2) Dye - Degradation - saving the environment
Methyl orange is a commonly used dye that can be degraded through various methods. Here are a few possible approaches you can consider for degrading methyl orange:
1. Photodegradation: Methyl orange is sensitive to light, particularly ultraviolet (UV) light. You can set up an experiment by exposing a solution of methyl orange to UV light for a specific duration. The light energy will promote the degradation of the dye molecules. You can monitor the degradation process by periodically measuring the absorbance or color intensity of the solution using a spectrophotometer.

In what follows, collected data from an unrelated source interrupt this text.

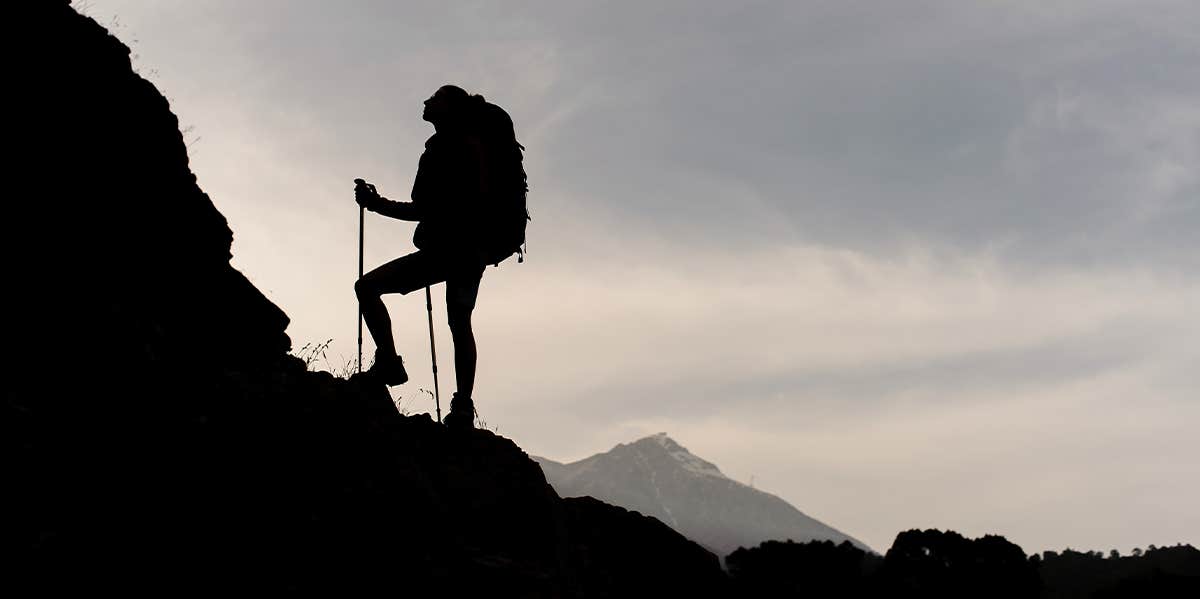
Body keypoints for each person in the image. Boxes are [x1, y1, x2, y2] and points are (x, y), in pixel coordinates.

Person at [354, 84, 517, 430]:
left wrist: (376, 204)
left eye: (436, 97)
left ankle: (388, 363)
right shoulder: (474, 146)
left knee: (367, 288)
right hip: (473, 251)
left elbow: (423, 208)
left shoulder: (445, 148)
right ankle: (462, 406)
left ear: (449, 108)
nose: (427, 101)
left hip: (446, 251)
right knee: (460, 322)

2. Chemical degradation: Methyl orange can undergo chemical degradation reactions under certain conditions. One common method involves the use of reducing agents such as sodium bisulfite (NaHSO3) or sodium sulfite (Na2SO3). You can prepare a solution of methyl orange and add a controlled amount of the reducing agent. The reaction mixture can be heated or allowed to react at room temperature. Monitor the progress of degradation using color changes or analytical techniques such as UV-visible spectroscopy.
3. Biological degradation: Some microorganisms, such as bacteria or fungi, have the ability to degrade organic dyes like methyl orange. You can set up a biodegradation experiment by inoculating a culture of dye-degrading microorganisms into a solution of methyl orange. Provide suitable nutrients and conditions for the microorganisms to grow and degrade the dye. Monitor the degradation process over time by measuring the absorbance or using other analytical techniques.
4. Incubation and Contact Time: Place the containers in a controlled environment, such as an incubator or shaker, and allow them to incubate for a specific period of time. This allows sufficient contact between the biosorbent and the biosorbate solution for the sorption process to occur. The contact time can vary depending on the experiment and the desired equilibrium conditions.
5. Advanced oxidation processes (AOPs): AOPs involve the use of powerful oxidizing agents or reactive species to degrade organic compounds. One commonly used AOP is the Fenton process, which utilizes a combination of hydrogen peroxide (H2O2) and iron salts (Fe2+/Fe3+). You can prepare a solution of methyl orange and add the Fenton reagents in controlled amounts. The reaction can be carried out under specific pH and temperature conditions. Monitor the degradation progress using analytical techniques.
Remember to carefully handle and dispose of the chemicals used in these experiments according to safety protocols and local regulations. It's also important to consult relevant literature or seek guidance from experts in the field for detailed experimental procedures and safety considerations.